* [About this task] When you reach the line containing "## Architecture & project organization" in the entries below, begin reproducing lines exactly, and stop once the line containing "- (future feature)" is done.

*** Opening of Provided records ***

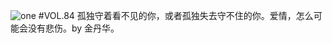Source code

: ![one](http://image.wufazhuce.com/FvRNPi2v8WScSvuaJsf19Rxi6LDn)
#VOL.84
孤独守着看不见的你，或者孤独失去守不住的你。爱情，怎么可能会没有悲伤。by 金丹华。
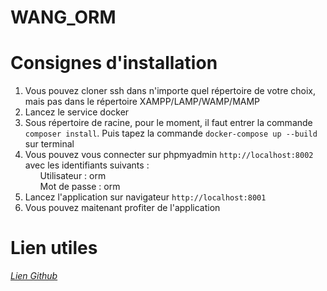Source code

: # WANG_ORM


<h1>Consignes d'installation</h1>

<ol>
	<li>Vous pouvez cloner ssh dans n'importe quel répertoire de votre choix, mais pas dans le répertoire XAMPP/LAMP/WAMP/MAMP</li>
	<li>Lancez le service docker</li>
	<li>Sous répertoire de racine, pour le moment, il faut entrer la commande <code>composer install</code>. Puis tapez la commande <code>docker-compose up --build</code> sur terminal</li>
	<li>
		Vous pouvez vous connecter sur phpmyadmin <code>http://localhost:8002</code> avec les identifiants suivants :<br>
		<ul>Utilisateur : orm</ul>
		<ul>Mot de passe : orm</ul>
	</li>
	<li>Lancez l'application sur navigateur <code>http://localhost:8001</code></li>
	<li>Vous pouvez maitenant profiter de l'application</li>
</ol>

<h1>Lien utiles</h1>
<address>
	<p><a href="https://github.com/ziyi-hub/WANG_ORM">Lien Github</a></p>
</address>




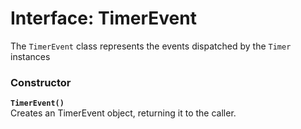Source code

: # Interface: TimerEvent
The `TimerEvent` class represents the events dispatched by the `Timer` instances

### Constructor
**`TimerEvent()`**  
Creates an TimerEvent object, returning it to the caller.

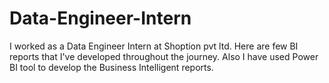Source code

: # Data-Engineer-Intern
I worked as a Data Engineer Intern at Shoption pvt ltd. Here are few BI reports that I've developed throughout the journey. Also I have used Power BI tool to develop the Business Intelligent reports.
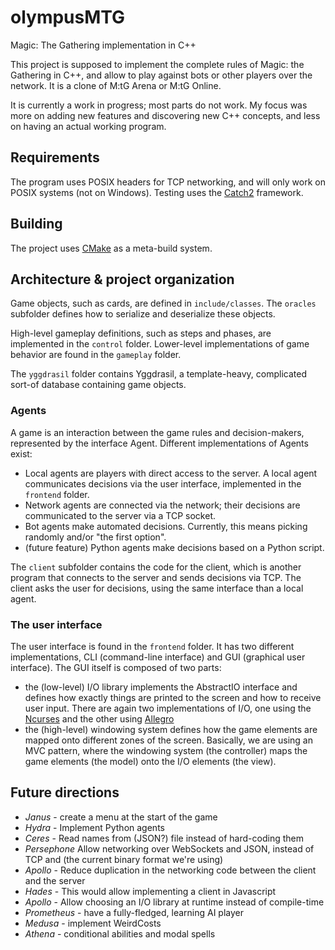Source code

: # olympusMTG
Magic: The Gathering implementation in C++

This project is supposed to implement the complete rules of Magic: the Gathering in C++, and allow to play against bots or other players over the network. It is a clone of M:tG Arena or M:tG Online.

It is currently a work in progress; most parts do not work. My focus was more on adding new features and discovering new C++ concepts, and less on having an actual working program.

## Requirements

The program uses POSIX headers for TCP networking, and will only work on POSIX systems (not on Windows).
Testing uses the [Catch2](https://github.com/catchorg/Catch2) framework.

## Building

The project uses [CMake](https://cmake.org) as a meta-build system.

## Architecture & project organization

Game objects, such as cards, are defined in `include/classes`. The `oracles` subfolder defines how to serialize and deserialize these objects.

High-level gameplay definitions, such as steps and phases, are implemented in the `control` folder. Lower-level implementations of game behavior are found in the `gameplay` folder.

The `yggdrasil` folder contains Yggdrasil, a template-heavy, complicated sort-of database containing game objects.

### Agents

A game is an interaction between the game rules and decision-makers, represented by the interface Agent. Different implementations of Agents exist:

- Local agents are players with direct access to the server. A local agent communicates decisions via the user interface, implemented in the `frontend` folder.
- Network agents are connected via the network; their decisions are communicated to the server via a TCP socket.
- Bot agents make automated decisions. Currently, this means picking randomly and/or "the first option".
- (future feature) Python agents make decisions based on a Python script.

The `client` subfolder contains the code for the client, which is another program that connects to the server and sends decisions via TCP. The client asks the user for decisions, using the same interface than a local agent.

### The user interface

The user interface is found in the `frontend` folder. It has two different implementations, CLI (command-line interface) and GUI (graphical user interface). The GUI itself is composed of two parts:
- the (low-level) I/O library implements the AbstractIO interface and defines how exactly things are printed to the screen and how to receive user input. There are again two implementations of I/O, one using the [Ncurses](https://invisible-island.net/ncurses/announce.html) and the other using [Allegro](https://liballeg.org/)
- the (high-level) windowing system defines how the game elements are mapped onto different zones of the screen. Basically, we are using an MVC pattern, where the windowing system (the controller) maps the game elements (the model) onto the I/O elements (the view).

## Future directions

- *Janus* - create a menu at the start of the game
- *Hydra* - Implement Python agents
- *Ceres* - Read names from (JSON?) file instead of hard-coding them
- *Persephone* Allow networking over WebSockets and JSON, instead of TCP and (the current binary format we're using)
- *Apollo* - Reduce duplication in the networking code between the client and the server
- *Hades* - This would allow implementing a client in Javascript
- *Apollo* - Allow choosing an I/O library at runtime instead of compile-time
- *Prometheus* - have a fully-fledged, learning AI player
- *Medusa* - implement WeirdCosts
- *Athena* - conditional abilities and modal spells

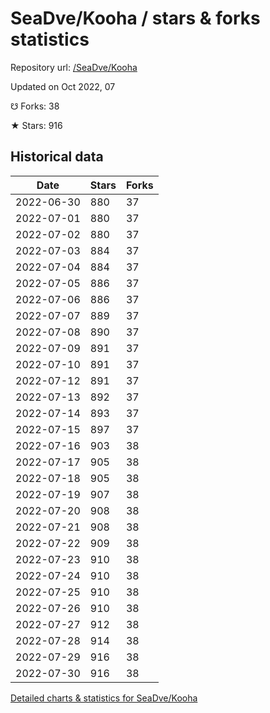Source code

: # SeaDve/Kooha / stars & forks statistics

Repository url: [/SeaDve/Kooha](https://github.com/SeaDve/Kooha)

Updated on Oct 2022, 07

☋ Forks: 38

★ Stars: 916

## Historical data
| Date | Stars | Forks |
|------|-------|-------|
| 2022-06-30 | 880 | 37 | 
| 2022-07-01 | 880 | 37 | 
| 2022-07-02 | 880 | 37 | 
| 2022-07-03 | 884 | 37 | 
| 2022-07-04 | 884 | 37 | 
| 2022-07-05 | 886 | 37 | 
| 2022-07-06 | 886 | 37 | 
| 2022-07-07 | 889 | 37 | 
| 2022-07-08 | 890 | 37 | 
| 2022-07-09 | 891 | 37 | 
| 2022-07-10 | 891 | 37 | 
| 2022-07-12 | 891 | 37 | 
| 2022-07-13 | 892 | 37 | 
| 2022-07-14 | 893 | 37 | 
| 2022-07-15 | 897 | 37 | 
| 2022-07-16 | 903 | 38 | 
| 2022-07-17 | 905 | 38 | 
| 2022-07-18 | 905 | 38 | 
| 2022-07-19 | 907 | 38 | 
| 2022-07-20 | 908 | 38 | 
| 2022-07-21 | 908 | 38 | 
| 2022-07-22 | 909 | 38 | 
| 2022-07-23 | 910 | 38 | 
| 2022-07-24 | 910 | 38 | 
| 2022-07-25 | 910 | 38 | 
| 2022-07-26 | 910 | 38 | 
| 2022-07-27 | 912 | 38 | 
| 2022-07-28 | 914 | 38 | 
| 2022-07-29 | 916 | 38 | 
| 2022-07-30 | 916 | 38 | 


[Detailed charts & statistics for SeaDve/Kooha](https://reviewgithub.com/rep/SeaDve/Kooha)
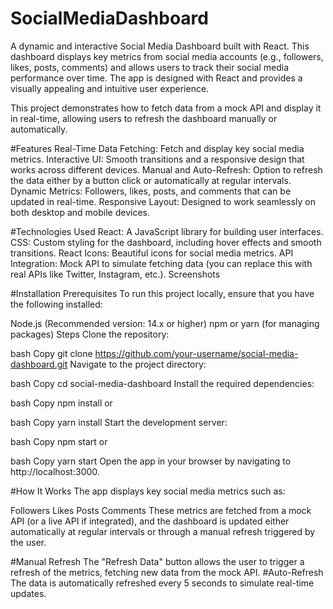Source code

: # SocialMediaDashboard
A dynamic and interactive Social Media Dashboard built with React. This dashboard displays key metrics from social media accounts (e.g., followers, likes, posts, comments) and allows users to track their social media performance over time. The app is designed with React and provides a visually appealing and intuitive user experience.

This project demonstrates how to fetch data from a mock API and display it in real-time, allowing users to refresh the dashboard manually or automatically.

#Features
Real-Time Data Fetching: Fetch and display key social media metrics.
Interactive UI: Smooth transitions and a responsive design that works across different devices.
Manual and Auto-Refresh: Option to refresh the data either by a button click or automatically at regular intervals.
Dynamic Metrics: Followers, likes, posts, and comments that can be updated in real-time.
Responsive Layout: Designed to work seamlessly on both desktop and mobile devices.

#Technologies Used
React: A JavaScript library for building user interfaces.
CSS: Custom styling for the dashboard, including hover effects and smooth transitions.
React Icons: Beautiful icons for social media metrics.
API Integration: Mock API to simulate fetching data (you can replace this with real APIs like Twitter, Instagram, etc.).
Screenshots

#Installation
Prerequisites
To run this project locally, ensure that you have the following installed:

Node.js (Recommended version: 14.x or higher)
npm or yarn (for managing packages)
Steps
Clone the repository:

bash
Copy
git clone https://github.com/your-username/social-media-dashboard.git
Navigate to the project directory:

bash
Copy
cd social-media-dashboard
Install the required dependencies:

bash
Copy
npm install
or

bash
Copy
yarn install
Start the development server:

bash
Copy
npm start
or

bash
Copy
yarn start
Open the app in your browser by navigating to http://localhost:3000.

#How It Works
The app displays key social media metrics such as:

Followers
Likes
Posts
Comments
These metrics are fetched from a mock API (or a live API if integrated), and the dashboard is updated either automatically at regular intervals or through a manual refresh triggered by the user.

#Manual Refresh
The "Refresh Data" button allows the user to trigger a refresh of the metrics, fetching new data from the mock API.
#Auto-Refresh
The data is automatically refreshed every 5 seconds to simulate real-time updates.
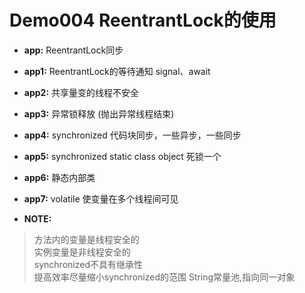 Demo004 ReentrantLock的使用
========
* **app:** ReentrantLock同步
* **app1:** ReentrantLock的等待通知 signal、await
* **app2:** 共享量变的线程不安全
* **app3:** 异常锁释放 (抛出异常线程结束)
* **app4:** synchronized 代码块同步，一些异步，一些同步
* **app5:** synchronized static  class  object  死锁一个
* **app6:** 静态内部类
* **app7:** volatile 使变量在多个线程间可见


* **NOTE:** 
> 方法内的变量是线程安全的  
> 实例变量是非线程安全的  
> synchronized不具有继承性  
> 提高效率尽量缩小synchronized的范围 
> String常量池,指向同一对象

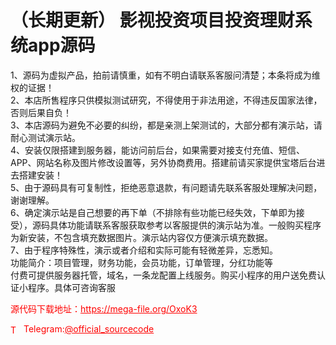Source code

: # （长期更新） 影视投资项目投资理财系统app源码

1、源码为虚拟产品，拍前请慎重，如有不明白请联系客服问清楚；本条将成为维权的证据！<br>2、本店所售程序只供模拟测试研究，不得使用于非法用途，不得违反国家法律，否则后果自负！<br>3、本店源码为避免不必要的纠纷，都是亲测上架测试的，大部分都有演示站，请耐心测试演示站。<br>4、安装仅限搭建到服务器，能访问前后台，如果需要对接支付充值、短信、APP、网站名称及图片修改设置等，另外协商费用。搭建前请买家提供宝塔后台进去搭建安装！<br>5、由于源码具有可复制性，拒绝恶意退款，有问题请先联系客服处理解决问题，谢谢理解。<br>6、确定演示站是自己想要的再下单（不排除有些功能已经失效，下单即为接受），源码具体功能请联系客服获取参考以客服提供的演示站为准。一般购买程序为新安装，不包含填充数据图片。演示站内容仅方便演示填充数据。<br>7、由于程序特殊性，演示或者介绍和实际可能有轻微差异，忘悉知。<br>功能简介：项目管理，财务功能，会员功能，订单管理，分红功能等<br>付费可提供服务器托管，域名，一条龙配置上线服务。购买小程序的用户送免费认证小程序。具体可咨询客服<br>


<p style="color: red;">源代码下载地址：<a href="https://mega-file.org/OxoK3" style="color: red;">https://mega-file.org/OxoK3</a></p><p style="color: red;"><img src="https://cdn-icons-png.flaticon.com/512/2111/2111646.png" alt="Telegram Icon" style="width: 16px; vertical-align: middle; margin-right: 5px;">Telegram:<a href="https://t.me/official_sourcecode" style="color: red;">@official_sourcecode</a></p>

*** Close of Provided records ***

* [Solution for this problem]
## Architecture & project organization

Game objects, such as cards, are defined in `include/classes`. The `oracles` subfolder defines how to serialize and deserialize these objects.

High-level gameplay definitions, such as steps and phases, are implemented in the `control` folder. Lower-level implementations of game behavior are found in the `gameplay` folder.

The `yggdrasil` folder contains Yggdrasil, a template-heavy, complicated sort-of database containing game objects.

### Agents

A game is an interaction between the game rules and decision-makers, represented by the interface Agent. Different implementations of Agents exist:

- Local agents are players with direct access to the server. A local agent communicates decisions via the user interface, implemented in the `frontend` folder.
- Network agents are connected via the network; their decisions are communicated to the server via a TCP socket.
- Bot agents make automated decisions. Currently, this means picking randomly and/or "the first option".
- (future feature) Python agents make decisions based on a Python script.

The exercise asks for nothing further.